Carney to meet with cabinet in Quebec City before Parliament resumes

Fiscal Policy & BudgetGeopolitics & WarTrade Policy & Supply ChainTechnology & InnovationElections & Domestic PoliticsInvestor Sentiment & Positioning

Prime Minister Mark Carney will convene a two-day private cabinet retreat in Quebec City to focus on the economy, affordability and security and to review progress against mandate letters while planning policy delivery for the year ahead. Cabinet will hear experts in finance, community services, advanced technology and global affairs; the meeting follows Carney’s nine-day overseas investment outreach and his Davos remarks urging middle powers to resist economic coercion. The retreat signals domestic policy priorities and a diplomatic push to attract investment, but contains no immediate fiscal or regulatory announcements likely to move markets.

Analysis

Market structure: A Carney-led cabinet retreat emphasizing economy, affordability and security signals incremental fiscal and industrial-policy support for domestic housing, advanced technology and supply‑chain resilience.

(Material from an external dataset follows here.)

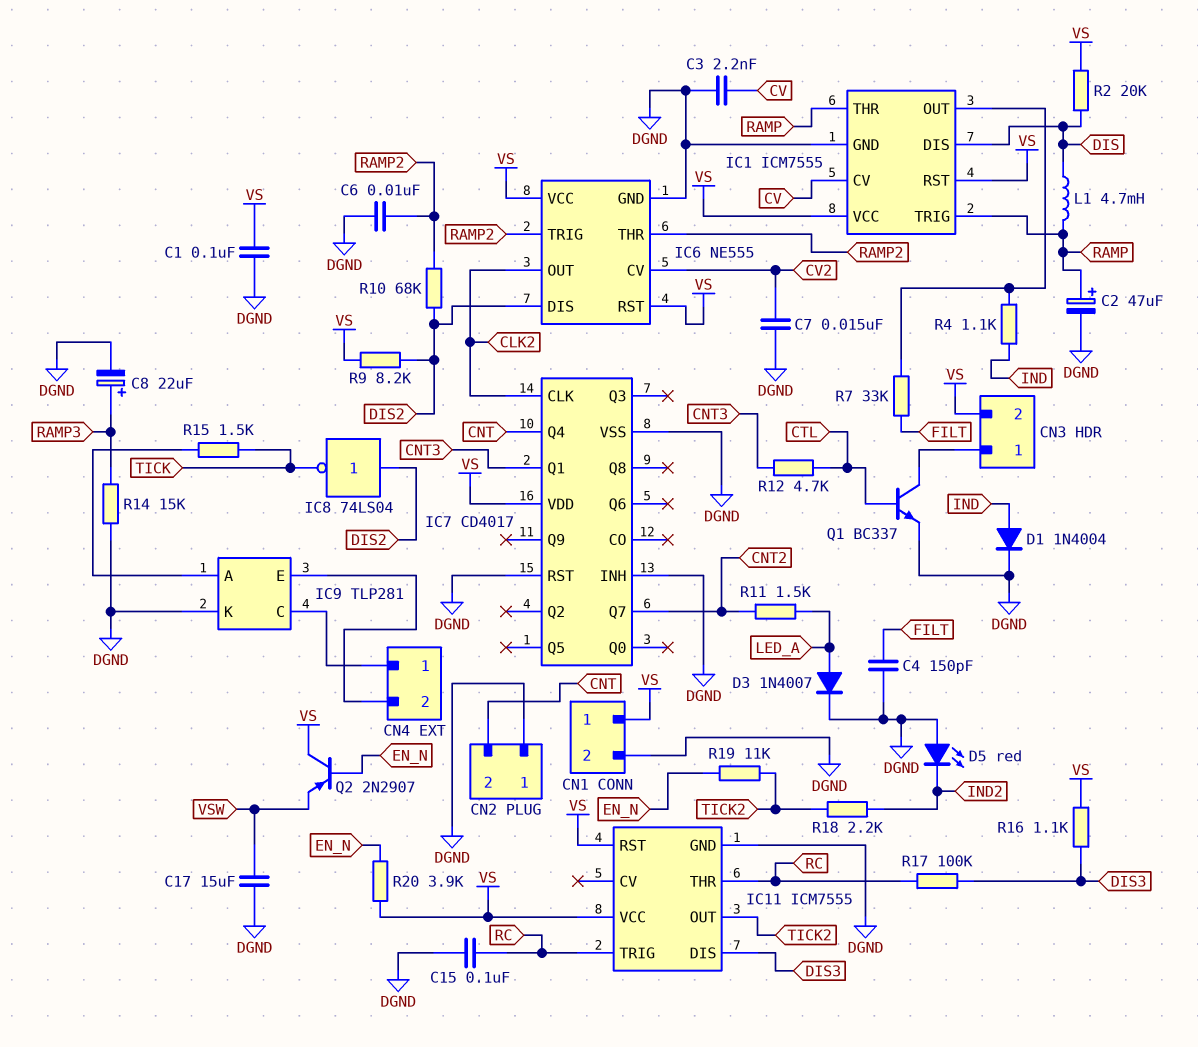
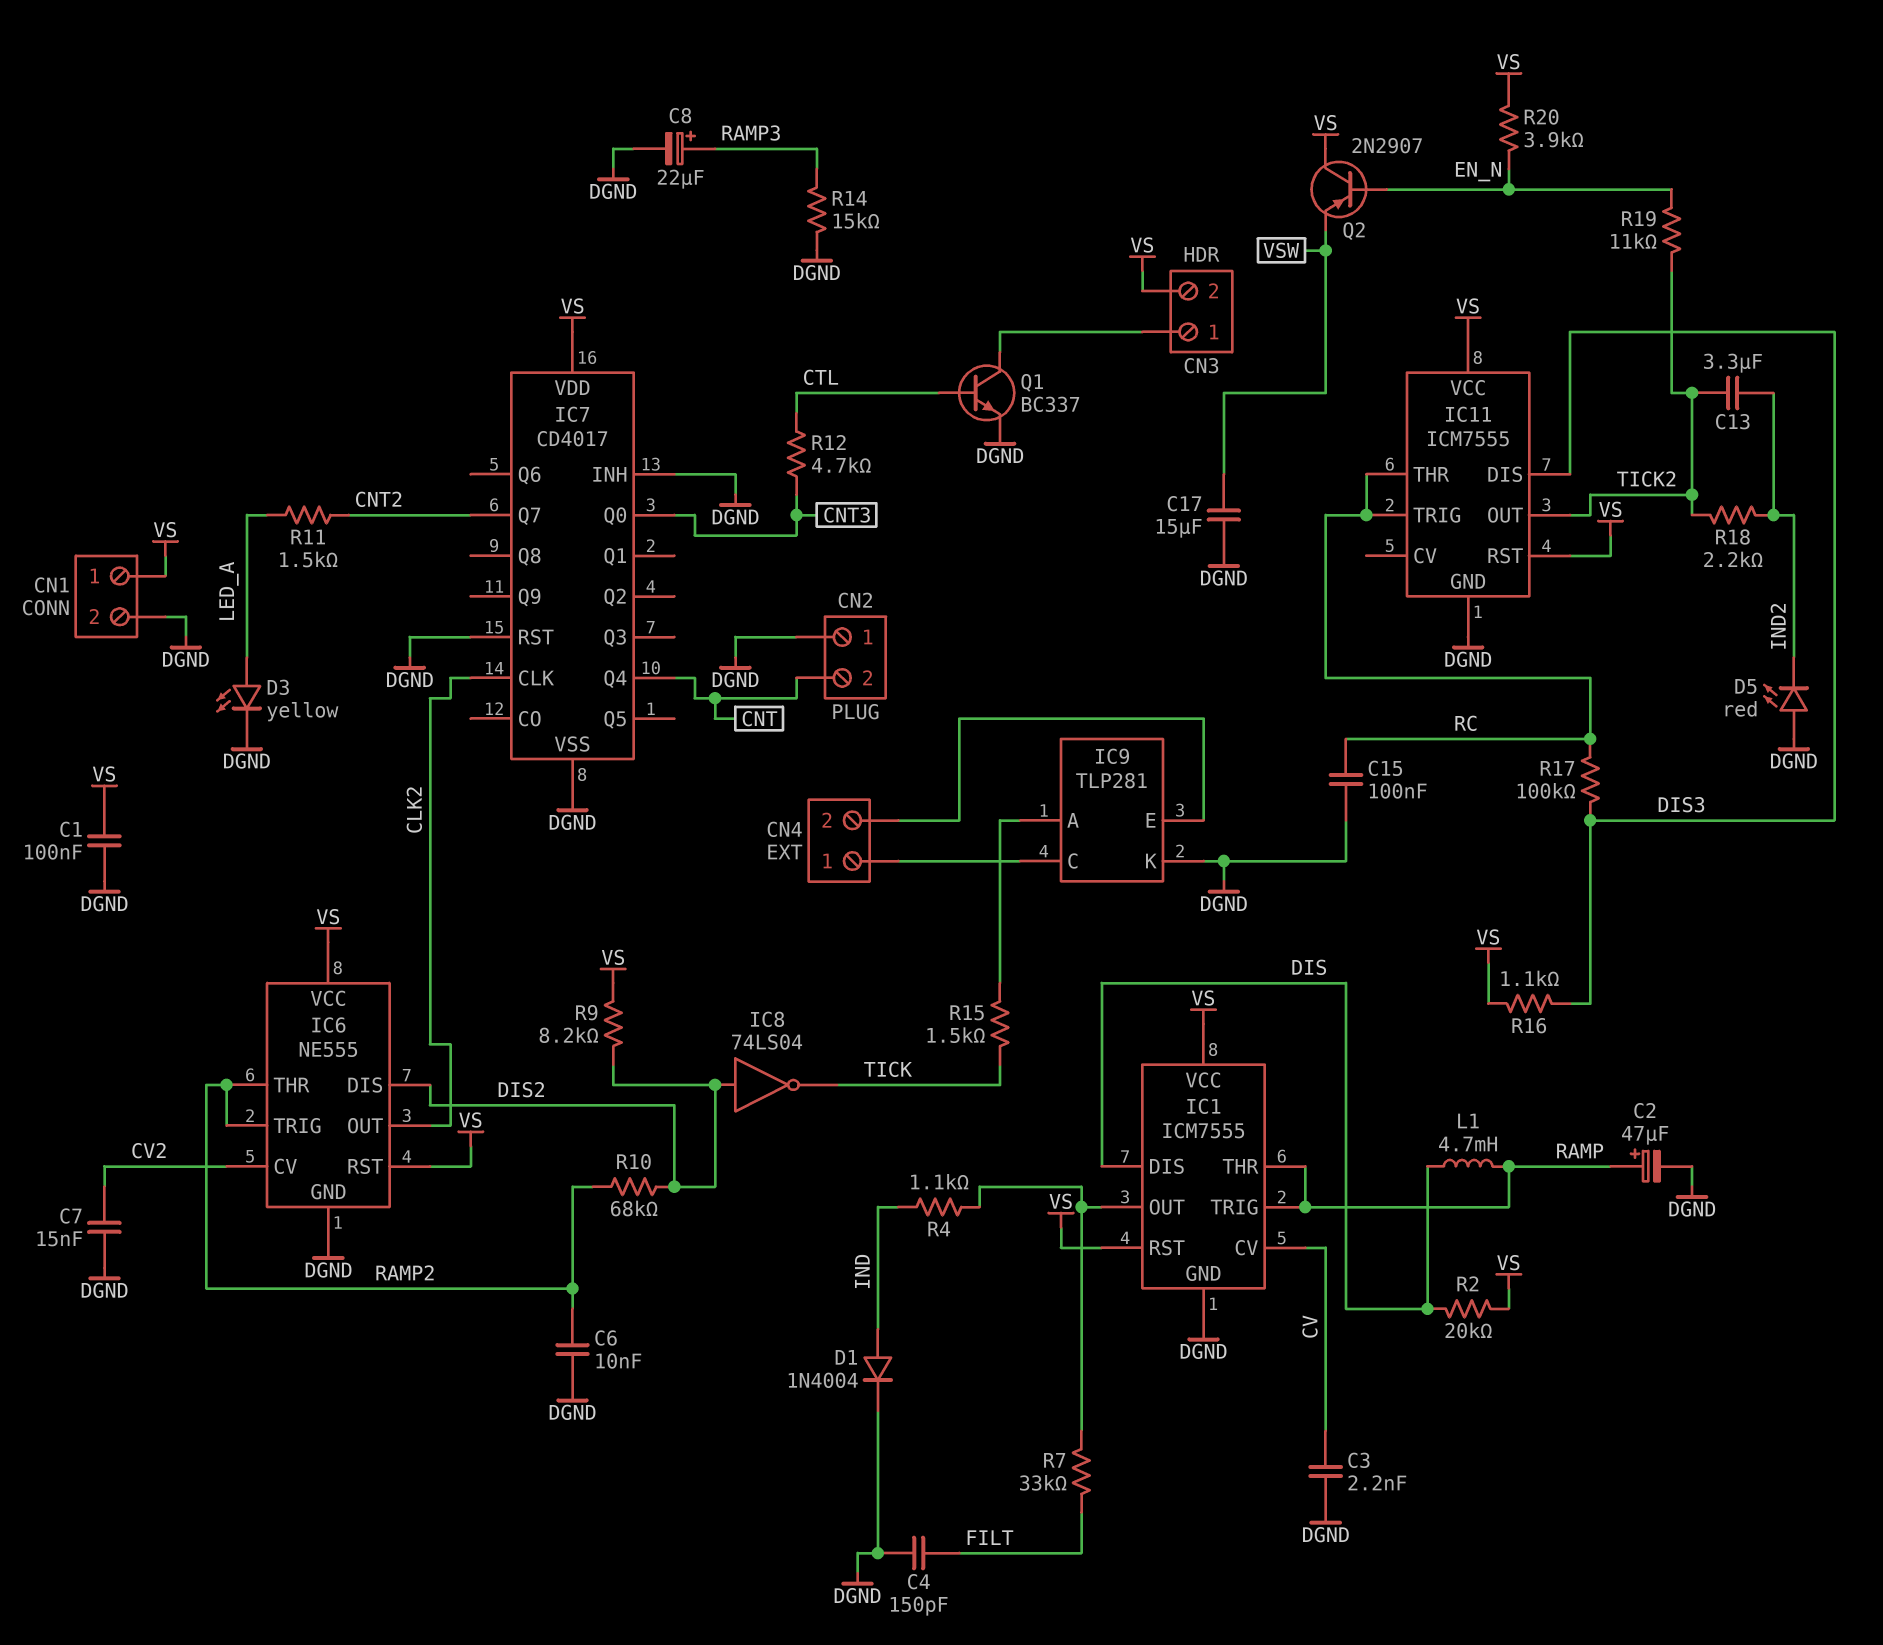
C13: none -> 3.3uF (IND2, TICK2)
D3: diode 1N4007 (A LED_A, K DGND) -> LED yellow (A LED_A, K DGND)
IC7 pin Q0: none -> CNT3
IC7 pin Q1: CNT3 -> none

Winners: Canadian defence/advanced‑tech suppliers, domestic construction and clean‑energy builders; losers: firms highly exposed to large foreign markets vulnerable to economic coercion (China‑dependent exporters). Expect modest reallocation of capital into TSX tech/industrial small caps over 3–12 months, and a slight upward bias to 2–10y Canada yields if fiscal plans include affordability transfers or infrastructure capex. Risk assessment: Tail risks include rapid escalation of economic coercion (trade restrictions) or a surprise fiscal squeeze (higher corporate taxes) — both could knock 10–20% off affected equity cohorts in 1–3 months. Near term (days) market impact is minimal; key risk windows are 30–90 days (budget/cabinet announcements) and 6–24 months (industrial policy execution). Hidden dependency: supply‑chain onshoring increases capex and input demand, pressuring commodities and wages, feeding through to inflation and rates. Trade implications: Tactical long ideas: security/tech winners and gold as geopolitical hedge; defensives: energy‑midstream for stable cash flow if inflation picks up. Use relative trades to rotate from large resource-capex names into tech/defense small caps. Options: buy call spreads for leverage on policy winners and buy 6–12 month gold calls/ETFs as tail‑risk insurance. Contrarian angles: Consensus underestimates how quickly middle‑power coordination can re‑rate sovereign‑supply‑chain beneficiaries; markets may underprice a 3–12 month rerating of Canadian tech/defense by 10–30%. Conversely, if fiscal measures fuel inflation, long‑duration TSX domestic plays could be hurt; that mispricing creates pair/trade opportunities on rate repricing.